Your assignment:
Copy the rows below word for word, omitting the pictures from your answer.

▬▬▬

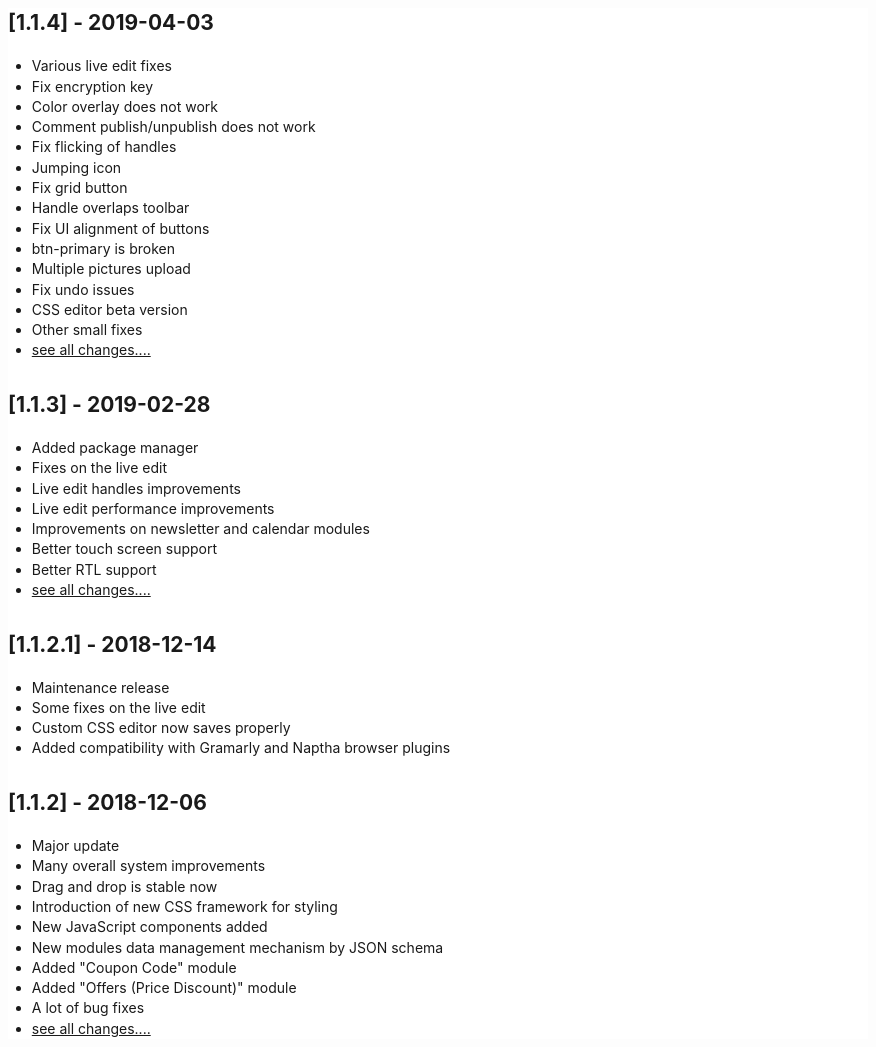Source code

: 
## [1.1.4] - 2019-04-03
- Various live edit fixes
- Fix encryption key
- Color overlay does not work
- Comment publish/unpublish does not work
- Fix flicking of handles
- Jumping icon
- Fix grid button
- Handle overlaps toolbar
- Fix UI alignment of buttons
- btn-primary is broken
- Multiple pictures upload
- Fix undo issues
- CSS editor beta version
- Other small fixes
- [see all changes....](https://github.com/microweber/microweber/compare/1.1.3...1.1.4 "")


## [1.1.3] - 2019-02-28
- Added package manager 
- Fixes on the live edit 
- Live edit handles improvements 
- Live edit performance improvements 
- Improvements on newsletter and calendar modules
- Better touch screen support
- Better RTL support
- [see all changes....](https://github.com/microweber/microweber/compare/1.1.2...1.1.3 "")


## [1.1.2.1] - 2018-12-14
- Maintenance release 
- Some fixes on the live edit 
- Custom CSS editor now saves properly
- Added compatibility with Gramarly and Naptha browser plugins


## [1.1.2] - 2018-12-06
- Major update 
- Many overall system improvements
- Drag and drop is stable now
- Introduction of new CSS framework for styling 
- New JavaScript components added
- New modules data management mechanism by JSON schema   
- Added "Coupon Code" module
- Added "Offers (Price Discount)" module
- A lot of bug fixes
- [see all changes....](https://github.com/microweber/microweber/compare/1.1.1...1.1.2 "")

▬▬▬

Expected output:
Source code

: 
## [1.1.4] - 2019-04-03
- Various live edit fixes
- Fix encryption key
- Color overlay does not work
- Comment publish/unpublish does not work
- Fix flicking of handles
- Jumping icon
- Fix grid button
- Handle overlaps toolbar
- Fix UI alignment of buttons
- btn-primary is broken
- Multiple pictures upload
- Fix undo issues
- CSS editor beta version
- Other small fixes
- [see all changes....](https://github.com/microweber/microweber/compare/1.1.3...1.1.4 "")


## [1.1.3] - 2019-02-28
- Added package manager 
- Fixes on the live edit 
- Live edit handles improvements 
- Live edit performance improvements 
- Improvements on newsletter and calendar modules
- Better touch screen support
- Better RTL support
- [see all changes....](https://github.com/microweber/microweber/compare/1.1.2...1.1.3 "")


## [1.1.2.1] - 2018-12-14
- Maintenance release 
- Some fixes on the live edit 
- Custom CSS editor now saves properly
- Added compatibility with Gramarly and Naptha browser plugins


## [1.1.2] - 2018-12-06
- Major update 
- Many overall system improvements
- Drag and drop is stable now
- Introduction of new CSS framework for styling 
- New JavaScript components added
- New modules data management mechanism by JSON schema   
- Added "Coupon Code" module
- Added "Offers (Price Discount)" module
- A lot of bug fixes
- [see all changes....](https://github.com/microweber/microweber/compare/1.1.1...1.1.2 "")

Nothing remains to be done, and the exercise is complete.